CONSIGNE
Citez mot pour mot le passage de l'extrait sur les infirmiers marocains qui va de "Rachida Fadil : C’est" à "dire par là ?", ces deux bornes comprises.

EXTRAIT DU DOCUMENT

***

Rachida Fadil : C’est un hommage et un signe de reconnaissance aux hommes et femmes en blouse blanche. Ils sont toujours au front, mobilisés aux avant-postes pour écouter et soigner les malades. Et ce signe de reconnaissance est légitime, parce que la vocation de l’infirmier est indissociable d’un travail de proximité. On oublie souvent de dire que les infirmiers ont participé à l’éradication de nombreuses maladies. Malheureusement, le coeur des infirmiers marocains n’est pas à la fête. Ils exercent leur métier dans des conditions lamentables.
Pouvez-vous développer ce que vous voulez dire par là ?

***

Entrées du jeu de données
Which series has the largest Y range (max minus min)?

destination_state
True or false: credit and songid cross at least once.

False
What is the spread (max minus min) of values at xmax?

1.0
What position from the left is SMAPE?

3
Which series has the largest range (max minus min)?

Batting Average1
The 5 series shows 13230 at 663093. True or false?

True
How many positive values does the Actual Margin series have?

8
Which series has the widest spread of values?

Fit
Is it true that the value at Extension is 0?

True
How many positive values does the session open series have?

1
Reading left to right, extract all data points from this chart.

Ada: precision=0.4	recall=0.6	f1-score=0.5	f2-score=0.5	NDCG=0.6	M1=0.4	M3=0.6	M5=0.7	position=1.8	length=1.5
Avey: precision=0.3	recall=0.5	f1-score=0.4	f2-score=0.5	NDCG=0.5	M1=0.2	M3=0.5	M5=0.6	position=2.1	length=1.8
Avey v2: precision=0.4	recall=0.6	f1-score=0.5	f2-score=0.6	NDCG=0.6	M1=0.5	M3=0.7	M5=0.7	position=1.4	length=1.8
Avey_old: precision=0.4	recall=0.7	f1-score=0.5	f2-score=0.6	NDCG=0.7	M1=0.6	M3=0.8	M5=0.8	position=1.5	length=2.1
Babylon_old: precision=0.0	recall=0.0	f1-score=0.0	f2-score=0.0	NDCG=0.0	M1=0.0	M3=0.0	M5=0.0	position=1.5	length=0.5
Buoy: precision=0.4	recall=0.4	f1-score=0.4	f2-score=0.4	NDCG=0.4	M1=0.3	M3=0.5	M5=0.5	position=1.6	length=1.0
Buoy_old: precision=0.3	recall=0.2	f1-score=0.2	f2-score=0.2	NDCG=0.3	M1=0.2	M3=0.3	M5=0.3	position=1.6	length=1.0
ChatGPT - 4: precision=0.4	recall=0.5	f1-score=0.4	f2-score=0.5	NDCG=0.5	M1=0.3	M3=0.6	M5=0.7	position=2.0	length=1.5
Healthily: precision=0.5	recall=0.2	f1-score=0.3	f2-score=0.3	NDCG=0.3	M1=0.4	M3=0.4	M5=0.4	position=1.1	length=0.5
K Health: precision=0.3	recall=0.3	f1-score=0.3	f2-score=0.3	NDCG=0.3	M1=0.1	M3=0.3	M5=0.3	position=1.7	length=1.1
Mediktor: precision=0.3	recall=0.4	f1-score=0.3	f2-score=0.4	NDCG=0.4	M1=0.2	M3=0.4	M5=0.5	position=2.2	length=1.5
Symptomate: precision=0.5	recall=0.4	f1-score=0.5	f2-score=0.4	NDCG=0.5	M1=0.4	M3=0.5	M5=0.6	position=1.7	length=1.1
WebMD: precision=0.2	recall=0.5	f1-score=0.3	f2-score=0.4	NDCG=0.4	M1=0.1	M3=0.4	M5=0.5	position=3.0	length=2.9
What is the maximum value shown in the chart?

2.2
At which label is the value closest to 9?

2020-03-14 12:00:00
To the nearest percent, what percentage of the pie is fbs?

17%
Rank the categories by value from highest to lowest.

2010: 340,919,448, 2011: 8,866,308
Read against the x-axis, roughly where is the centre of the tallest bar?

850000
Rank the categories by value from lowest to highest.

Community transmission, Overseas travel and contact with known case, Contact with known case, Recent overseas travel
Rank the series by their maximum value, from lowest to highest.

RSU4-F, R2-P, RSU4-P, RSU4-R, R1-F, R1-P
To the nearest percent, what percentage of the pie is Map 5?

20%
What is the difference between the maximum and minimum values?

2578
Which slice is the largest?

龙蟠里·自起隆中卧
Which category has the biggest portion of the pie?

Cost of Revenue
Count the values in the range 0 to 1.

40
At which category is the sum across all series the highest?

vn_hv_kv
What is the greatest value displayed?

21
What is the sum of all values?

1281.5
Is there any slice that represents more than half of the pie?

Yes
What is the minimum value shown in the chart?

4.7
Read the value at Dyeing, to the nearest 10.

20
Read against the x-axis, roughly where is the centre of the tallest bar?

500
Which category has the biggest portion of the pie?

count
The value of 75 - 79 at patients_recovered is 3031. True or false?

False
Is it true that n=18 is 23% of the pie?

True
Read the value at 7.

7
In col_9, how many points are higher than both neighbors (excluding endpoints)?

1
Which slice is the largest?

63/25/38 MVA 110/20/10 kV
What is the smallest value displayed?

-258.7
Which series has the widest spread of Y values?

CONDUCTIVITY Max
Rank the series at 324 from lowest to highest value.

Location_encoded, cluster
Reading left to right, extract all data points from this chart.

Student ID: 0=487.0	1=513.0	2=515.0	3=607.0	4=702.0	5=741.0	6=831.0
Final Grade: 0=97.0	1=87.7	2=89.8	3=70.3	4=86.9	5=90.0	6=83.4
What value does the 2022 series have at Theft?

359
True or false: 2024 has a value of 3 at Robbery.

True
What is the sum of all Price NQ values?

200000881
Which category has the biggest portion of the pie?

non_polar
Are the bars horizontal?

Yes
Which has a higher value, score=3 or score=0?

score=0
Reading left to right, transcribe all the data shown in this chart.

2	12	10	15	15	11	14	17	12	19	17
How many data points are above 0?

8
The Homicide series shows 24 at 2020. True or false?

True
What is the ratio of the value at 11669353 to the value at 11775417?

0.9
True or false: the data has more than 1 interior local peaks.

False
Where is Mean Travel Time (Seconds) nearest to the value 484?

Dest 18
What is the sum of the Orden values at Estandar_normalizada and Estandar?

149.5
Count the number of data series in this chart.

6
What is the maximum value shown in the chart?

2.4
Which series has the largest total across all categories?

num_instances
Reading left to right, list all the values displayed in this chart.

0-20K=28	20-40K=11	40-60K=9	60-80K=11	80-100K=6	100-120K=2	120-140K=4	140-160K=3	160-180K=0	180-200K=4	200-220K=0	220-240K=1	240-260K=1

***

CORRIGÉ DÉTAILLÉ
Rachida Fadil : C’est un hommage et un signe de reconnaissance aux hommes et femmes en blouse blanche. Ils sont toujours au front, mobilisés aux avant-postes pour écouter et soigner les malades. Et ce signe de reconnaissance est légitime, parce que la vocation de l’infirmier est indissociable d’un travail de proximité. On oublie souvent de dire que les infirmiers ont participé à l’éradication de nombreuses maladies. Malheureusement, le coeur des infirmiers marocains n’est pas à la fête. Ils exercent leur métier dans des conditions lamentables.
Pouvez-vous développer ce que vous voulez dire par là ?